The research charity Natural Justice was set up to find out what causes antisocial and criminal behaviour. Their work has shown that good nutrition, which we all need for good health, can also have a remarkably positive effect on behaviour.

Natural Justice was established to improve the care and rehabilitation of people who offend, by the development and promotion of techniques that address the interaction of social, biological and environmental influences on criminal behaviour.

Since 1991, they have specialised in multi-disciplinary research into what causes antisocial behaviour. Knowing what actually causes antisocial behaviour should make it much easier to do something about treating - and perhaps more importantly, preventing - such problems.

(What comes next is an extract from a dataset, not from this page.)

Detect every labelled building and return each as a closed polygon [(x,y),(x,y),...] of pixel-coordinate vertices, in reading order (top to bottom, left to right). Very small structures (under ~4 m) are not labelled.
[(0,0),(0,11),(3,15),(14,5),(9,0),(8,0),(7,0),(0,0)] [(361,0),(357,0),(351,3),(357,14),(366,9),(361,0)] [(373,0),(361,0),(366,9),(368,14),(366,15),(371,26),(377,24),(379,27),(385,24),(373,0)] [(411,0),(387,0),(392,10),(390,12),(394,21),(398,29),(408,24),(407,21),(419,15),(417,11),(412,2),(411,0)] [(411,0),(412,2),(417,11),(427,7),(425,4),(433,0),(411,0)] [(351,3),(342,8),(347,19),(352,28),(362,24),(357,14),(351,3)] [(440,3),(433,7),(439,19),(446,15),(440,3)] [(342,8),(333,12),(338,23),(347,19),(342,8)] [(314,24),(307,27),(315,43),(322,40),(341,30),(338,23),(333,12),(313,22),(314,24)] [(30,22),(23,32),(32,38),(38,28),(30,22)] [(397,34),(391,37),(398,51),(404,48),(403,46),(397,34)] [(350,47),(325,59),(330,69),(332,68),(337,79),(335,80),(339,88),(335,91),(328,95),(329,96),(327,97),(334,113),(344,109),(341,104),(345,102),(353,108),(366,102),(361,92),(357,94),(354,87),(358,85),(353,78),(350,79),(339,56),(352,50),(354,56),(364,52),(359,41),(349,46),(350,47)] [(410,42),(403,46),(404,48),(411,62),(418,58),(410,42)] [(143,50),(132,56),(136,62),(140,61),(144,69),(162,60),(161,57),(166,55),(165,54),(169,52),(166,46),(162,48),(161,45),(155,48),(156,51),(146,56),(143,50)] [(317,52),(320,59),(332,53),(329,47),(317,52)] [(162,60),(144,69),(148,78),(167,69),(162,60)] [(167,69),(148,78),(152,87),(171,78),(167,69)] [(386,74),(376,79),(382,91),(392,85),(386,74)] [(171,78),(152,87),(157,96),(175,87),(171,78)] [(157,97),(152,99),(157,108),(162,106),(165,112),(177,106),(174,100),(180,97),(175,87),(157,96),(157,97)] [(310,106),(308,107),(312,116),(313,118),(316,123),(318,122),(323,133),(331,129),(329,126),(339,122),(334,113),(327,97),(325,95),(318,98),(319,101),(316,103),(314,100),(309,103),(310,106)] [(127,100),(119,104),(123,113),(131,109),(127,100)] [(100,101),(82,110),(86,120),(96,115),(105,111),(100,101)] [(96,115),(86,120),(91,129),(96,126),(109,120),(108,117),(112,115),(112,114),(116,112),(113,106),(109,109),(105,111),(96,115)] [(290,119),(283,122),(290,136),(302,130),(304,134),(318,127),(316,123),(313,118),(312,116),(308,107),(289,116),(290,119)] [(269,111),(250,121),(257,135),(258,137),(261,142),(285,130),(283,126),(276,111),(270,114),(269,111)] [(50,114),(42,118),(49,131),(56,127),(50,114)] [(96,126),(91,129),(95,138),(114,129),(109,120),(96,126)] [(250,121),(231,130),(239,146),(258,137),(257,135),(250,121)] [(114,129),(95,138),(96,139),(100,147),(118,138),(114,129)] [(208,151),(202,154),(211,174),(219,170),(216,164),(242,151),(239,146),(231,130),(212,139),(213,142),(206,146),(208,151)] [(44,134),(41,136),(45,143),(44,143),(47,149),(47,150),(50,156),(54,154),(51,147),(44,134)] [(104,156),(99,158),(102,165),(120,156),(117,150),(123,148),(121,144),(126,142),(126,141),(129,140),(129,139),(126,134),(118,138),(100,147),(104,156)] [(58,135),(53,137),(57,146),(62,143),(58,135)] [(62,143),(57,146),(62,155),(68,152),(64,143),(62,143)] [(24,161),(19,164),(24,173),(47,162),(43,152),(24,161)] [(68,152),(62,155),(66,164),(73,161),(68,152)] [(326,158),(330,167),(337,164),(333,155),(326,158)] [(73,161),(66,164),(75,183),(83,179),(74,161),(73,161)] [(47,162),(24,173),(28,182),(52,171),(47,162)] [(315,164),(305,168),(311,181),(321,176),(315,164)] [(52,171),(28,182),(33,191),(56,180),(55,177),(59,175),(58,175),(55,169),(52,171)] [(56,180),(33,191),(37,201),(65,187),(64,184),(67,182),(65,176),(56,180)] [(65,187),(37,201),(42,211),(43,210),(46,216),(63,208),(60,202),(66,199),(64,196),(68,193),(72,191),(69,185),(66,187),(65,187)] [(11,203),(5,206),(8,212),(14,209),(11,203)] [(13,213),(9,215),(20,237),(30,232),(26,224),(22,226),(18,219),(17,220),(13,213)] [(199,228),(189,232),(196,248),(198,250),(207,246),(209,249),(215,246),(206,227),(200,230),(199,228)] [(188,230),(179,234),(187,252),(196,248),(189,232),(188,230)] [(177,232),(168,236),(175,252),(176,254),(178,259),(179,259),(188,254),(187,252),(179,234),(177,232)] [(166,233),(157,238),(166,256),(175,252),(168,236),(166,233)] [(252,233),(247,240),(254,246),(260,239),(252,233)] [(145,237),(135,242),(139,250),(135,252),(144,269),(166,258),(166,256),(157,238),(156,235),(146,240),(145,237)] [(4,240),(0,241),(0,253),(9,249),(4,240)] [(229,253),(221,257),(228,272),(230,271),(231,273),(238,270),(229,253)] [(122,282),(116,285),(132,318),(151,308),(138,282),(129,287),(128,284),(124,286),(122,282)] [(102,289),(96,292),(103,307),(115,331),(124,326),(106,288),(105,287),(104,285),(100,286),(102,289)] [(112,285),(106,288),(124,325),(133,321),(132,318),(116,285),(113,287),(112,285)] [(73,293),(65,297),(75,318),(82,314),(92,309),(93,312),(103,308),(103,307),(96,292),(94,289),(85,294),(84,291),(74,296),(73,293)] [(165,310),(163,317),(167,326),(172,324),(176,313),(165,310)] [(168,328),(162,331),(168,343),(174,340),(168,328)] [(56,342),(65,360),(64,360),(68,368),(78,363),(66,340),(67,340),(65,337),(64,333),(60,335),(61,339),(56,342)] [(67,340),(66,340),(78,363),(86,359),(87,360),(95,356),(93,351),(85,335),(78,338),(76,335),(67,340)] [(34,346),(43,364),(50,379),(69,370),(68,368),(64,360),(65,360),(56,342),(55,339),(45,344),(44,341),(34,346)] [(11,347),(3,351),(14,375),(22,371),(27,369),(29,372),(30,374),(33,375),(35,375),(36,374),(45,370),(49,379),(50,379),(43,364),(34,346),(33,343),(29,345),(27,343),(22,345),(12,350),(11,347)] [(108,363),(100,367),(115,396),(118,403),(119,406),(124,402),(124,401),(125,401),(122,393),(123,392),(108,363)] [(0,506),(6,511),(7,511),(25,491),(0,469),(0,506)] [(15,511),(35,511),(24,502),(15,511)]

Natural Justice may have found a way to do just that, with research studies proving that better nutrition can reduce offending. Their randomised controlled trial published in 2002 showed that antisocial behaviour in a prison population could be reduced by one third following dietary supplementation with minimal doses of a wide range of vitamins, minerals and fatty acids. The implications of this work are potentially enormous.

A major new research project began in January 2008, led by scientists at Oxford University, entitled 'Nutrition as a modifiable cause of antisocial behaviour: replication of a double blind randomised controlled trial.' This trial involves 1000 inmates at three UK prisons and will take several years to complete.

Natural Justice was honoured that their research into nutrition and offending has been presented at a Reception at the House of Lords by the Rt. Hon. Paul Boateng and The Rt. Hon Lord Waddington. It was also cited as a seminal influence on the recent inquiry into The Links Between Diet and Behaviour carried out by the Associate Parliamentary Food and Health Forum, and published in January 2008.

Natural Justice and the South Cumbria Alternative Sentencing Options were predecessor organisations of The Institute for Food, Brain & Behaviour.